[Collected data entries]
▶

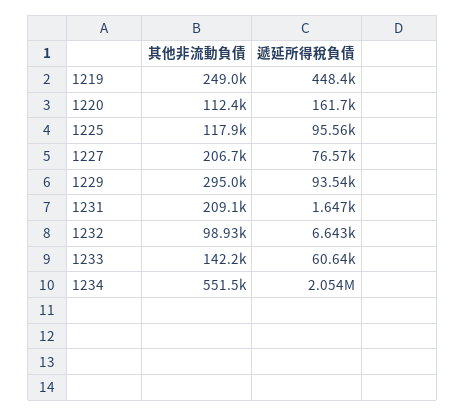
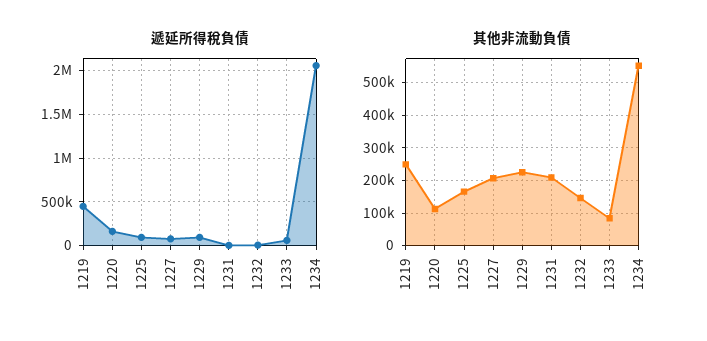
  {
    "其他非流動負債": {
      "1219": 249000,
      "1220": 112400,
-     "1225": 117900,
+     "1225": 160000,
      "1227": 206700,
-     "1229": 295000,
+     "1229": 220000,
      "1231": 209100,
-     "1232": 98930,
+     "1232": 140000,
-     "1233": 142200,
+     "1233": 80000,
      "1234": 551500
    },
    "遞延所得稅負債": {
      "1219": 448400,
      "1220": 161700,
      "1225": 95560,
      "1227": 76570,
      "1229": 93540,
      "1231": 1647,
      "1232": 6643,
      "1233": 60640,
      "1234": 2054000
    }
  }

◀

* [WHAT YOU HAVE TO DO]: What is needed is an exact copy of the data, without any pictures.

* [ANSWER BOX]:
  {
    "其他非流動負債": {
      "1219": 249000,
      "1220": 112400,
-     "1225": 117900,
+     "1225": 160000,
      "1227": 206700,
-     "1229": 295000,
+     "1229": 220000,
      "1231": 209100,
-     "1232": 98930,
+     "1232": 140000,
-     "1233": 142200,
+     "1233": 80000,
      "1234": 551500
    },
    "遞延所得稅負債": {
      "1219": 448400,
      "1220": 161700,
      "1225": 95560,
      "1227": 76570,
      "1229": 93540,
      "1231": 1647,
      "1232": 6643,
      "1233": 60640,
      "1234": 2054000
    }
  }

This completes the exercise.